The mediation analysis indicated that Burkholderiales exerted detrimental effects on CDI through 3-hydroxylaurate. As a predominant component in the fatty acid analysis, 3-hydroxylaurate was reported to be acylated with Leptospira interrogans lipid A. Then the complex could stimulate the production of tumor necrosis factor of mouse RAW264.7 cells (Que-Gewirth et al. 2004). The direct correlation among 3-hydroxylaurat, Burkholderiales and CDI has not been illustrated. Although two-step MR mimics the randomization process used in randomized controlled trials, the association should be confirmed in larger datasets from other genetic backgrounds. Future research in multi-omics investigations is also required to elucidate the underlying mechanism.

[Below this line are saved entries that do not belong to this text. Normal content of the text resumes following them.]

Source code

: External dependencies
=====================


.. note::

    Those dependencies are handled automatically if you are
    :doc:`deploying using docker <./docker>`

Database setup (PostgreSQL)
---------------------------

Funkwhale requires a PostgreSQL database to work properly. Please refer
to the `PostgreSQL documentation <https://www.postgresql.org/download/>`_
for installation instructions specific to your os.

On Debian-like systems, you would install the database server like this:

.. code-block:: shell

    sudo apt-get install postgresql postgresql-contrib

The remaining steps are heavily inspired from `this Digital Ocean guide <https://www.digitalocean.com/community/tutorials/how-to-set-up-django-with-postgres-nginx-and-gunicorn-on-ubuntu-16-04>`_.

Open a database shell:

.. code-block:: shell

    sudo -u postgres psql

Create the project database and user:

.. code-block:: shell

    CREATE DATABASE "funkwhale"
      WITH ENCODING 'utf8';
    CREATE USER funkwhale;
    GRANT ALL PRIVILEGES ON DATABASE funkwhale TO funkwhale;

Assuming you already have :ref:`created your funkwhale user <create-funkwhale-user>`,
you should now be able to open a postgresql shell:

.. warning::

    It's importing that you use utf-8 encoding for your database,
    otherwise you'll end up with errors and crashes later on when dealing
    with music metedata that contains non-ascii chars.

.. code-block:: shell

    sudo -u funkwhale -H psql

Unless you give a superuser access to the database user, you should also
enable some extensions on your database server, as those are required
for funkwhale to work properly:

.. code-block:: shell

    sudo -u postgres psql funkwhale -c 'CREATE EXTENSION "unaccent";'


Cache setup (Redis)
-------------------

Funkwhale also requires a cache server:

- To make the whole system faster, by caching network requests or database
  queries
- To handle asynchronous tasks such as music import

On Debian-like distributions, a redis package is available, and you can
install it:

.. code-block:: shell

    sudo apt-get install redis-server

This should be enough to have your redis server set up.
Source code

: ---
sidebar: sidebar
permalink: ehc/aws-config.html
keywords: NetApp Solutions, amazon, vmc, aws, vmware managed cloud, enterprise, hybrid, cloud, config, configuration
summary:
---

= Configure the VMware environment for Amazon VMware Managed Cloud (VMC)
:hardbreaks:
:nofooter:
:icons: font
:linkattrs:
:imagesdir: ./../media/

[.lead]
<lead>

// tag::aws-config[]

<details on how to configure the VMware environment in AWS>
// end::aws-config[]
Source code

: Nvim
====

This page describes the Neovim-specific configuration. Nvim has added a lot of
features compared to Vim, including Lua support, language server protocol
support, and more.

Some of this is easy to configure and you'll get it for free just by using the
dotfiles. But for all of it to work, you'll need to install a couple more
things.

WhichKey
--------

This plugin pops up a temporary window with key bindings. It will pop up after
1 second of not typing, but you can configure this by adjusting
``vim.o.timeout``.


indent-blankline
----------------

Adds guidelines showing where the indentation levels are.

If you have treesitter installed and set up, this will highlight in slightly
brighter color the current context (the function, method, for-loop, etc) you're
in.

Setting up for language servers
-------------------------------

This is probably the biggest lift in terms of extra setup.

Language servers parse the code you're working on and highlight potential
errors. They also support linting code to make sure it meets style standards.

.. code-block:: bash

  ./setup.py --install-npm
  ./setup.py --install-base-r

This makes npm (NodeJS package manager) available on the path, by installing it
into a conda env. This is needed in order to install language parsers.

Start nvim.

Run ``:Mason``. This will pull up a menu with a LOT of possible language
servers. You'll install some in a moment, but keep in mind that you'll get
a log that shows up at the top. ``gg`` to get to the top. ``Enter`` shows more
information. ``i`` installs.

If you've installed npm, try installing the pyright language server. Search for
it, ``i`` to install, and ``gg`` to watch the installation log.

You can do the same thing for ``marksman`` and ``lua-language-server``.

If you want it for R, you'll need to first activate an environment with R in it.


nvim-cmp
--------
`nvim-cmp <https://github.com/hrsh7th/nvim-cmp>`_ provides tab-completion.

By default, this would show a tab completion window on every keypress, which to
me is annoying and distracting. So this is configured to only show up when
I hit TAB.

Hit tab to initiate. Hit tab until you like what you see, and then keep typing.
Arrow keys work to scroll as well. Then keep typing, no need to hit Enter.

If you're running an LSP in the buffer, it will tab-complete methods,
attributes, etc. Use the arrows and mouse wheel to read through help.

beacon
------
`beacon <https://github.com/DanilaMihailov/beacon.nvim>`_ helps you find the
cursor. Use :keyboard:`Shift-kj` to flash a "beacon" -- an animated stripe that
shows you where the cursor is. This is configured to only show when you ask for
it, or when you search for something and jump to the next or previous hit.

However, our findings have some limitations. First, genetic instrumental variables were selected reaching the threshold of p < 1 × 10⁻⁵ in order to obtain more comprehensive results, which did not meet the traditional significance standard (p < 5 × 10⁻⁸) (Cui et al. 2023). In addition, the majority of people studied were of European ancestry, which limited the generalizability of the research findings to other ethnic groups. Moreover, further subgroup analysis was impossible due to the lack of demographic data such as age, gender, and so on. Hierarchical independence control and statistical correction strategies could be applied to address taxonomic dependencies. Specifically, the integration of nonindependence in cross-species comparative analysis, such as analysis of phylogenetically independent contrasts (Felsenstein 1985), generalized least squares (Pagel 1999), phylogenetic autoregression (Gittleman and Mark 1990) and phylogenetic mixed models (Housworth et al. 2004), may help ensure hierarchical independence in Mendelian randomization analysis. We plan to incorporate these approaches in future analyses to enhance the robustness of our findings. Since Mendelian randomization is a hypothesis-driven approach (Hu et al. 2024), our results require further validation through mechanistic experiments and clinical studies to establish biological relevance.

In summary, we investigated the genetic causal effects of gut microbiota, metabolites, and CDI. Our findings revealed some significant new causal associations, including the negative effects of Burkholderiales on CDI through 3-hydroxylaurate. It may help us better understand the causal effects and identify potential therapeutic targets.